>>>
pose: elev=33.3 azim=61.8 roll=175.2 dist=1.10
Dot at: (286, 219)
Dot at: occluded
<<<
>>>
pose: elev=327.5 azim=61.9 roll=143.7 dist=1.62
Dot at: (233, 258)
<<<
Challenge —
Rewrite the lines from the one that has "pose: elev=33.3 azim=61.8" through the one that has "Dot at: occluded", changing "pose" to "view" and leaving everything else as it is. Return only those lines.

Final result —
view: elev=33.3 azim=61.8 roll=175.2 dist=1.10
Dot at: (286, 219)
Dot at: occluded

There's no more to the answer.